I used to believe in the concept of being self made. As I became an adult that mental image picture shattered pretty quickly. It just doesn’t seem real to me. Most of my life I have failed. I fail because I try. With the small amount of success that I have had so far in life, what I recall is having help along the way. Whether it was a family member, friend or simply someone who inspired me, I have had some form of help on my journey in life.
When you think of gratitude you usually immediately think of people who helped you in positive way. I think the same way, however, I do think of those who have hurt me in the past. I am grateful for them as well, because they played apart in who I am today. What I am trying to say is, sometimes the bad things that happen to us in life, they drive us to embrace more of our true selves.
I’m sure its rather apparent from recent blogs, but I am in a time of reflection. And during this time of reflection I find that I am grateful for pretty much everyone who has impacted me from birth until now. Sure there are certain individuals that stand out more than others, but I really am grateful for all the people I have connected with at some point in the past.
Fall in love, get your heart broken, get hired, get fired, watch your dream sprout from the ground and then watch it shatter into pieces. Live life a little bit and change seems to become less and less intimidating. I believe it is okay to fall, to get burnt or burn out, but always remember to get back up. I’m grateful for the times I was depressed because it makes feeling joy that much sweeter. I am grateful for being homeless in California because I came to realize is that what we fear in our minds is not always that bad when experienced. I experienced a lot of freedom and joy while being homeless. I’m grateful for the short time in my life.
When I was homeless, I had time. The older I get the more I value time. I will take time over money any day. Sure you need money to survive in the modern world, but it doesn’t really play a huge role into my happiness. The way I spend my time though, that is a huge factor regarding my happiness. I am grateful for time. I don’t understand people that are busy, busy, busy. Sure being productive is good thing, but in moderation. I think being able to relax and having time to digest and comprehend what you are doing is important.

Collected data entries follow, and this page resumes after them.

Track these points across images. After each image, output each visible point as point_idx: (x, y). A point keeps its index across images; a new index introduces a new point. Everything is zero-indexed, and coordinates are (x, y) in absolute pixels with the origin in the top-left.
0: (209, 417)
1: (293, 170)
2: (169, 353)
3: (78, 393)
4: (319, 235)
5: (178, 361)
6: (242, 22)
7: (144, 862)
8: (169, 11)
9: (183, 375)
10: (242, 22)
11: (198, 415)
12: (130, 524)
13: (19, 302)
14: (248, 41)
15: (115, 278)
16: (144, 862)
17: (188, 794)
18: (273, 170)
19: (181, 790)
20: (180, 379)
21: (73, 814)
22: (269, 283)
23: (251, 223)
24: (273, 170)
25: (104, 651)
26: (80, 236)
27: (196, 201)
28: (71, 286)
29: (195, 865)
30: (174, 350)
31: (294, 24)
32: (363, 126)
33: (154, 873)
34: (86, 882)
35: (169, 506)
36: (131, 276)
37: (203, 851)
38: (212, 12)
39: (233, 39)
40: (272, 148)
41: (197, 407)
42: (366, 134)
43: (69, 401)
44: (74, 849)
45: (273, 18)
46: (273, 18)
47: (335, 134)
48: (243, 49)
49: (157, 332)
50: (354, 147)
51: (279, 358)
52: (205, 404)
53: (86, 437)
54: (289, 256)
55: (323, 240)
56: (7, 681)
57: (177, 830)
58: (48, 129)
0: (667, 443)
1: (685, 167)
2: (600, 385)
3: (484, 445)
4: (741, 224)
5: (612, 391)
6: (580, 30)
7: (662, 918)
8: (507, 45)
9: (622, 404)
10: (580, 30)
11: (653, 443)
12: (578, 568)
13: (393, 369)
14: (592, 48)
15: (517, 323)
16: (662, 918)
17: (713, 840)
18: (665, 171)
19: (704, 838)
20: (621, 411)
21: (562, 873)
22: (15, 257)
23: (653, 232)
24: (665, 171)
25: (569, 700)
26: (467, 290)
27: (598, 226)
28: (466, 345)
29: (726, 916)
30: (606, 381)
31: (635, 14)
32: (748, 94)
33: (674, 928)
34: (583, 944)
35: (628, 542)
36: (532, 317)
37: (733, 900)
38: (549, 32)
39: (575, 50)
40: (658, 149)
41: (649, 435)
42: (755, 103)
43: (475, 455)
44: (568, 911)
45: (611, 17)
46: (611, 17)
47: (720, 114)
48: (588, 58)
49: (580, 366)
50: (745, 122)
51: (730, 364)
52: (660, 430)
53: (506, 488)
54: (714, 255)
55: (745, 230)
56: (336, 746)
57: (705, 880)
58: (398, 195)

I am grateful to be alive, but that is not enough. Feeling alive is what is important. Sure, maybe not every moment in life will be filled with absolute joy, but the more of those you have, those intense moments of love and happiness – that is what makes life worth living. Have you had a moment where you felt so connected to your body that all your senses were heightened? A moment where everything feels so real? Those are moments I am grateful for.